Blum Claudine A, Nigro Nicole, Winzeler Bettina, Suter-Widmer Isabelle, Schuetz Philipp, Briel Matthias, Bingisser Roland, Zimmerli Werner, Ullmer Elke, Elsaesser Hanno, Tarr Philip, Wirz Sebastian, Thomann Robert, Hofmann Eveline, Rodondi Nicolas, Duplain Hervé, Burki Dieter, Mueller Beat, Christ-Crain Mirjam
Endocrinology, Diabetology and Metabolism, Department of Internal Medicine, University Hospital Basel, Petersgraben 4, 4031 Basel, Switzerland.
Trials. 2014 Jun 28;15:257. doi: 10.1186/1745-6215-15-257.
Community-acquired pneumonia (CAP) is the third-leading infectious cause of death worldwide. The standard treatment of CAP has not changed for the past fifty years and its mortality and morbidity remain high despite adequate antimicrobial treatment. Systemic corticosteroids have anti-inflammatory effects and are therefore discussed as adjunct treatment for CAP. Available studies show controversial results, and the question about benefits and harms of adjunct corticosteroid therapy has not been conclusively resolved, particularly in the non-critical care setting.
METHODS/DESIGN: This randomized multicenter study compares a treatment with 7 days of prednisone 50 mg with placebo in adult patients hospitalized with CAP independent of severity. Patients are screened and enrolled within the first 36 hours of presentation after written informed consent is obtained. The primary endpoint will be time to clinical stability, which is assessed every 12 hours during hospitalization. Secondary endpoints will be, among others, all-cause mortality within 30 and 180 days, ICU stay, duration of antibiotic treatment, disease activity scores, side effects and complications, value of adrenal function testing and prognostic hormonal and inflammatory biomarkers to predict outcome and treatment response to corticosteroids. Eight hundred included patients will provide an 85% power for the intention-to-treat analysis of the primary endpoint.
This largest to date double-blind placebo-controlled multicenter trial investigates the effect of adjunct glucocorticoids in 800 patients with CAP requiring hospitalization. It aims to give conclusive answers about benefits and risks of corticosteroid treatment in CAP. The inclusion of less severe CAP patients will be expected to lead to a relatively low mortality rate and survival benefit might not be shown. However, our study has adequate power for the clinically relevant endpoint of clinical stability. Due to discontinuing glucocorticoids without tapering after seven days, we limit duration of glucocorticoid exposition, which may reduce possible side effects.

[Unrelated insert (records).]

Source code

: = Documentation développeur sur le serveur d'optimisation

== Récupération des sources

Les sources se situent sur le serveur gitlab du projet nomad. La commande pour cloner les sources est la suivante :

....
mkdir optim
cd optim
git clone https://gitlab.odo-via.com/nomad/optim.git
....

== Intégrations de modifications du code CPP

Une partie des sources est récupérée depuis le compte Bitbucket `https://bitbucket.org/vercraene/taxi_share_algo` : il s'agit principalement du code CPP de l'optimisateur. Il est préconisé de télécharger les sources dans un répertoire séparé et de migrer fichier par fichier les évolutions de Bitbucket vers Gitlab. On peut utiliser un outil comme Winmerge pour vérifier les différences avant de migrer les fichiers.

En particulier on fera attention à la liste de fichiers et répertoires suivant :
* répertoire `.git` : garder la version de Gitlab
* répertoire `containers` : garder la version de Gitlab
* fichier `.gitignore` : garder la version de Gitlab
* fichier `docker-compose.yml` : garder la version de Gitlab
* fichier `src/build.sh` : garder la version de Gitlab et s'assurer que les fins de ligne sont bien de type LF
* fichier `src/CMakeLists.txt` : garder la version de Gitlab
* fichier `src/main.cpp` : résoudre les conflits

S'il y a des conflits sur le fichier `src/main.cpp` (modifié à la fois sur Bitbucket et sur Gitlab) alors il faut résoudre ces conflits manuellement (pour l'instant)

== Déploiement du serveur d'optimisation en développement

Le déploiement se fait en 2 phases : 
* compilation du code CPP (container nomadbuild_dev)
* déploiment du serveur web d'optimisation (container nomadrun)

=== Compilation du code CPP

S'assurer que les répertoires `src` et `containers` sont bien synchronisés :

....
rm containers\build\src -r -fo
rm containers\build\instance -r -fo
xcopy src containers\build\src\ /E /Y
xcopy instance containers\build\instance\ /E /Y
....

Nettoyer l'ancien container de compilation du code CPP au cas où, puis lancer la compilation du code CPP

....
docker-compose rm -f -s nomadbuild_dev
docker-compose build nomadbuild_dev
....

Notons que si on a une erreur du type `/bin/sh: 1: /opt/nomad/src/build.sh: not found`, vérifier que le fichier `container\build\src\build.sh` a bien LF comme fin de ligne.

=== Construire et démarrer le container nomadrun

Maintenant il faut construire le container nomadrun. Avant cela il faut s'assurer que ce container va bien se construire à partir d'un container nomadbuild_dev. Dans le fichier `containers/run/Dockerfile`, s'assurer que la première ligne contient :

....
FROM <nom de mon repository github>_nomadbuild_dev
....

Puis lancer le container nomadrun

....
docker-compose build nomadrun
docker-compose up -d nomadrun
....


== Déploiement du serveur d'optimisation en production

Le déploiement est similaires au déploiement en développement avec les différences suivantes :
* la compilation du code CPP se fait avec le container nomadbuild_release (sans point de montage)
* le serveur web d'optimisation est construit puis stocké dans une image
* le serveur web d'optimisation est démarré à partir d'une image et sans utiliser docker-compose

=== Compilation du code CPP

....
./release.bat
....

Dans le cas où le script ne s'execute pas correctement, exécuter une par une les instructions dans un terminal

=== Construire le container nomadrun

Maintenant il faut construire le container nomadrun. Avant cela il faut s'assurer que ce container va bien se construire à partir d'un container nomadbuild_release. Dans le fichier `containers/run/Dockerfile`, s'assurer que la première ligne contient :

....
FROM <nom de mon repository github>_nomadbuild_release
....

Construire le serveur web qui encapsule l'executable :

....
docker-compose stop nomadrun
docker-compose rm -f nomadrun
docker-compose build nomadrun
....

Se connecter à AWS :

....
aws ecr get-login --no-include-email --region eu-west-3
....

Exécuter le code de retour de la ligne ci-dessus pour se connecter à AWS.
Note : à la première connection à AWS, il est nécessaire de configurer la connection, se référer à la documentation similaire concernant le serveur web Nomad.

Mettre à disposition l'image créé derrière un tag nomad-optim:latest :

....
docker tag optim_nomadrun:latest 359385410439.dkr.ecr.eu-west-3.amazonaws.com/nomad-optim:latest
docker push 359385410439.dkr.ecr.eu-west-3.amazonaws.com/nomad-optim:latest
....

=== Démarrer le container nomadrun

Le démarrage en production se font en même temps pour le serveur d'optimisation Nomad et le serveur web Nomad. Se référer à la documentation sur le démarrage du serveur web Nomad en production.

7 September 2009 on ClinicalTrials.gov: NCT00973154.
社区获得性肺炎(CAP)是全球第三大感染性死亡原因。在过去的五十年里,CAP的标准治疗方法没有改变,尽管进行了充分的抗菌治疗,但其死亡率和发病率仍然很高。全身用皮质类固醇具有抗炎作用,因此被作为CAP的辅助治疗方法进行讨论。现有研究结果存在争议,关于辅助皮质类固醇治疗的利弊问题尚未得到最终解决,尤其是在非重症监护环境中。
方法/设计:这项随机多中心研究比较了50毫克泼尼松治疗7天与安慰剂治疗对因CAP住院的成年患者(无论病情严重程度)的效果。在获得书面知情同意后,患者在就诊后的前36小时内接受筛查并入组。主要终点将是临床稳定时间,住院期间每12小时评估一次。次要终点包括30天和180天内的全因死亡率、入住重症监护病房(ICU)的时间、抗生素治疗时间、疾病活动评分、副作用和并发症、肾上腺功能测试值以及预测结果和对皮质类固醇治疗反应的预后激素和炎症生物标志物等。纳入的800名患者将为主要终点的意向性分析提供85%的检验效能。
这项迄今为止规模最大的双盲安慰剂对照多中心试验研究了辅助糖皮质激素对800例需要住院治疗的CAP患者的影响。其目的是就皮质类固醇治疗CAP的利弊给出确凿答案。纳入病情较轻的CAP患者预计会导致相对较低的死亡率,可能不会显示出生存获益。然而,我们的研究对于临床稳定这一临床相关终点具有足够的检验效能。由于在7天后不逐渐减量就停用糖皮质激素,我们限制了糖皮质激素的暴露时间,这可能会减少可能的副作用。
2009年9月7日在ClinicalTrials.gov注册:NCT00973154。